Europe is the most geographically close, understandable, and convenient location for moving. A vivid example of this is Spain, which turns your head with architecture, nature, aromas of fresh delicacies, and rhythms of temperamental flamenco. Official employment or registration of business activity, purchase of a real estate for 500,000 EUR, passive income from 2000 EUR per month, or confirmed refugee status are also suitable.

So is it worth moving?

It happens that the perfect job is waiting for you, not on the next street, but thousands of kilometers from home or even on another continent. If you are offered a job in another city or another country, how do you know if it is worth moving? Who will help make the decision? How do you weigh all the pros, such as salary increases and new opportunities, against the cons, such as difficulties for loved ones and loss of contacts?

Evaluate the big picture

When you’re contemplating a big decision, it’s tempting to open an Excel spreadsheet and write down all the pros and cons. But when you are faced with a choice that will change your life, you kind of choose your future self, and tables are powerless here. The job is just one piece of the puzzle. Consider all the components of your happiness and contentment. Think about what kind of lifestyle you are offered. Do you prefer living in a small town or a big city? Do you want to travel every weekend or prefer to spend time close to home? By answering the questions, you will understand what moving means for you and your family.

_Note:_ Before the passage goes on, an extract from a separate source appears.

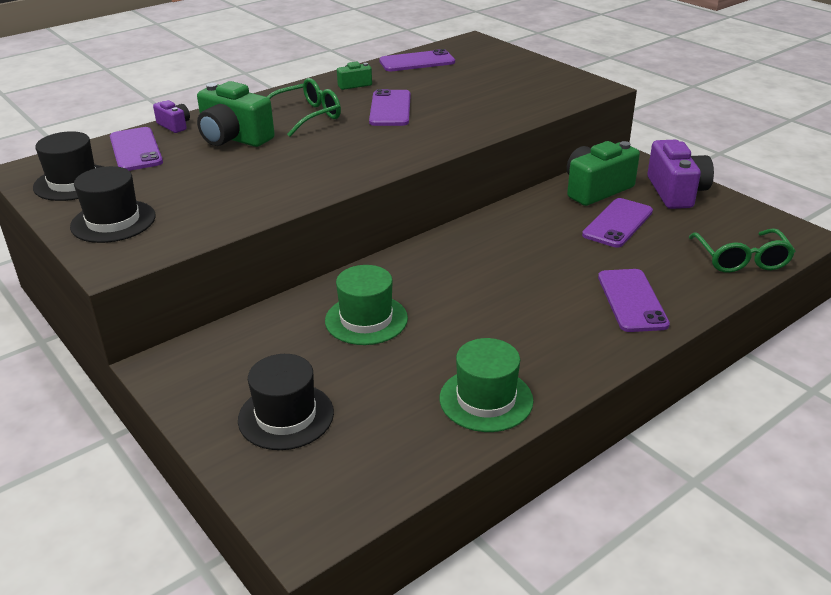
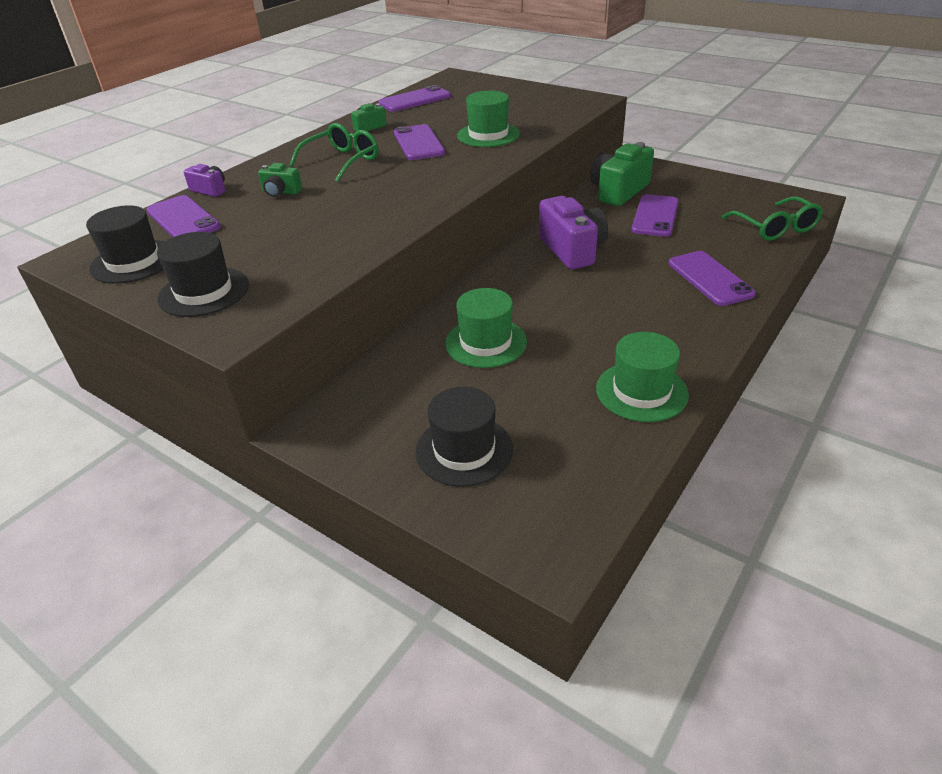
camera: 15 degrees left, 5 degrees up
(234, 138) = (281, 192): green camera -> green camera, size x0.50
(463, 110) = (488, 135): none -> green hat
(676, 192) = (686, 182): purple camera -> purple camera (572, 250)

Talk more with your spouse

The most important person in deciding whether to move is your husband or wife. How will the decision to move to affect the career of a loved one? Will he or she find a good job in the new place? If not, how far back will you have to go? Many studies show that people suffer if they have to give up a career for a while. If a husband or wife does not have a job in a new place, then other difficulties will arise, since your loved one will be deprived of their usual life. There is a problem known as the “spouse in tow” syndrome: you have a new job, new colleagues, and many new acquaintances, and the spouse is completely isolated.

Think carefully about your decision and take action only after receiving advice from loved ones and weighing the pros and cons.